Big companies like Nintendo and Sony are always filing new patents for upcoming consoles, handhelds and peripherals. A lot of those patents are never used as companies like to register ideas that they may think end up becoming something profitable.
But Nintendo has a track record of filing patents that will eventually, and most likely, end up becoming a product. The first glimpses we ever had of the Nintendo Switch, as a concept, were through patents Nintendo had filed some time before the Nintendo Switch was revealed. Nintendo even filed a patent for the
Donkey Konga Drums a bit over a month ago and we still haven't heard anything since.
The patent they recently filed seems to show off sets of screen that seem to work independently but, at the same time, process information between each other as some patents seem to suggest you could drag your finger through the screens and interact with the image shown in all of them.
What's interesting is that it is rather unlikely that these screens are Nintendo Switch consoles because, while these patents could be Software for the Nintendo Switch, it forces users to own more than one, or to use said software with other people locally. Nintendo are no strangers to pushing connectivity onto their consoles like they've done in the past with the Pokemon link cables for the Game Boy, or the Four Player Adapter. But the Nintendo Switch is being treated as a home console, as well, and it costs almost as much. So it is definitely not the same to be carrying a Game Boy(like back in the day) and playing with your friends, than to be carrying a $300 Nintendo Switch and expect your friends to own one.

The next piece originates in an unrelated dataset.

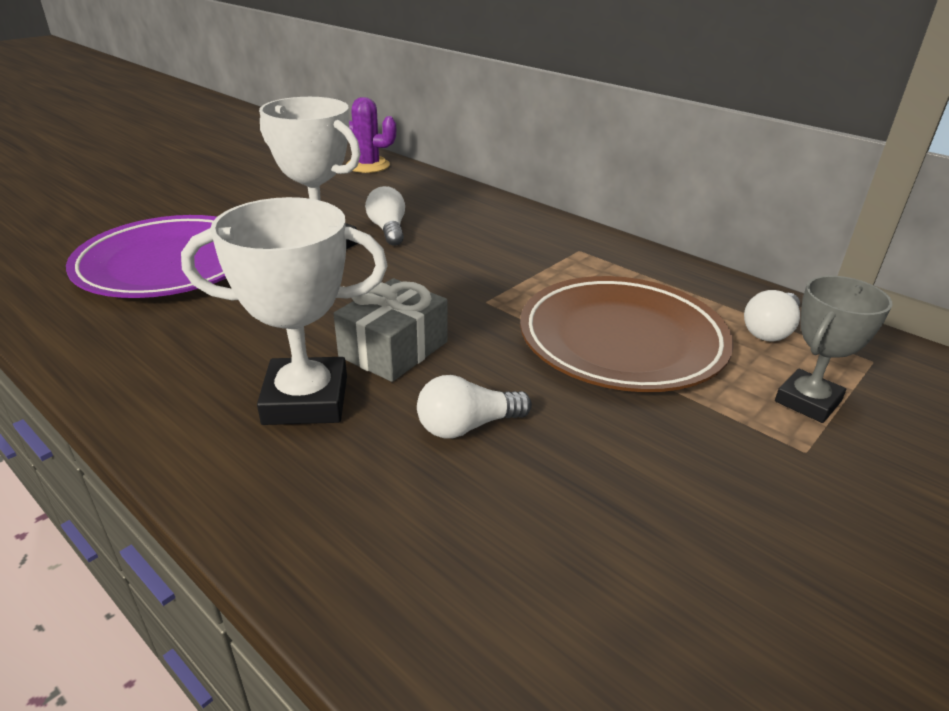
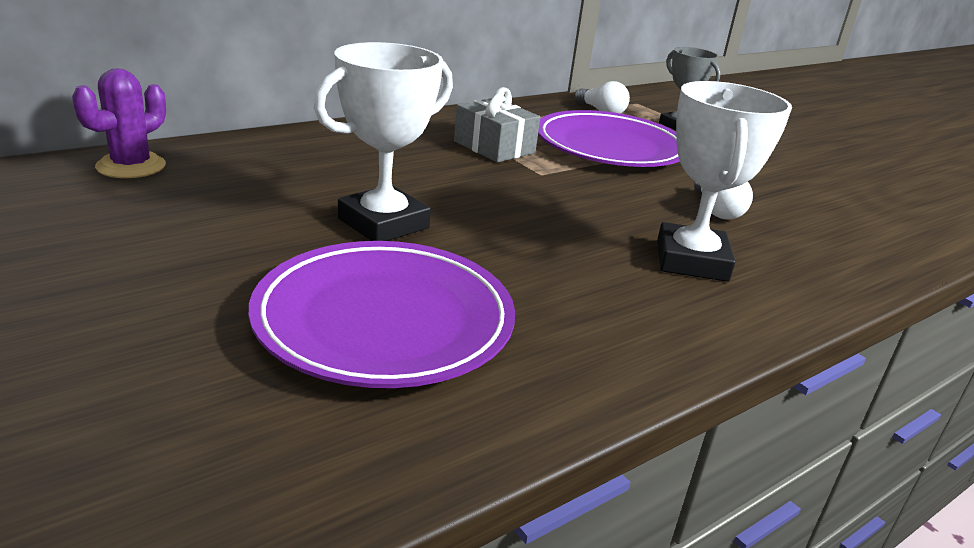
camera: 80 degrees left, 5 degrees down
(388, 230) = (363, 186): white light bulb -> none
(393, 349) = (615, 218): grey gift -> grey gift (494, 147)
(622, 341) = (610, 148): brown plate -> purple plate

Is this another Nintendo DS of sorts? Maybe Nintendo are planning to release a budget handheld more in the likes of the 3DS, instead of these patents being an add-on for the Switch and continue to treat the Nintendo Switch as a home console first and handheld second. All we can do right now is just wait for more information on this, until then...everything is possible.
Again, patents like these are filed quite often and some don't even end up becoming a product at all. Whatever Nintendo may have up their sleeve with these patents, though, will probably end up working out for them, as well as the users.